Se nenhum brasileiro saísse do escopo da legalidade a corrupção dos corruptos governantes do nosso país apenas iria brilhar intacta e inalterada.

Se não entendermos isso seremos os motoristas de ônibus que expulsam aqueles que não têm dinheiro para voltar para casa depois de um dia de trabalho e que acabam dormindo na rua, acreditaremos que a passagem de ônibus está cara por causa da gratuidade, seremos os vizinhos que acreditam que a luz está cara por causa daqueles que têm gato, seremos aqueles que acreditam que as taxas do cartão de crédito estão altas por causa da inadimplência.

O problema é: um Estado cujos membros vivem completamente dentro da lei é mais utópico do que o comunismo. Isso quer dizer que, enquanto não aprendermos a driblar o argumento da legalidade e entendermos que a culpabilização individual serve apenas para desviar a nossa atenção dos verdadeiros culpados dos nossos problemas, vamos atacar uns aos outros fazendo o trabalho sujo dos governantes.

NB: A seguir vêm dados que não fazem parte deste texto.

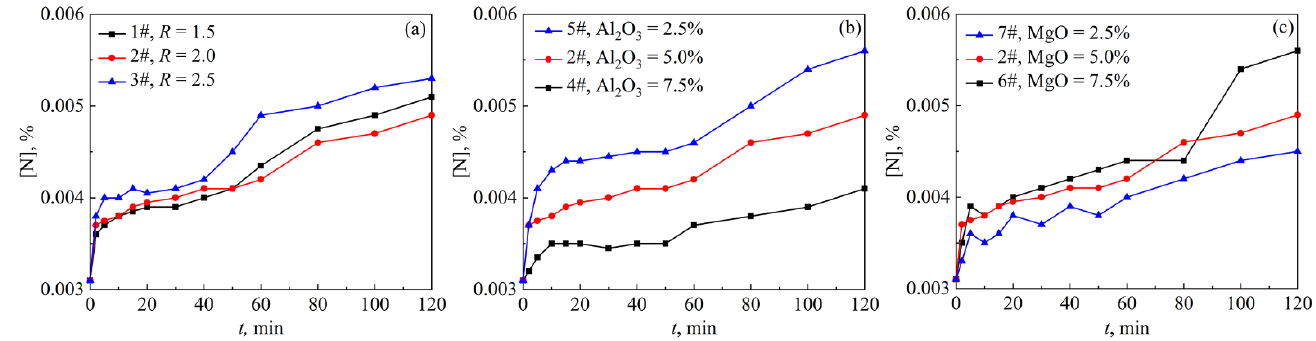
Figure 2. Results of the nitrogen pickup of molten steel in different tests ( a ) different basicity slags; ( b ) different Al 2 O 3 content slags; ( c ) different MgO content slags.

Para finalizar, uma reflexão. Existem as pequenas ações ilegais que são verdadeiros atos de resistência. Não vamos esquecer dos “pulões” de 2013, quando os manifestantes seguravam as portas traseiras dos ônibus abertas para que as pessoas conseguissem entrar de graça. Essa ação é ilegal e altamente recomendada. O objetivo dessas ações é sempre o de criar uma pequena rachadura no sistema favorecendo o povo no lugar dos empresários.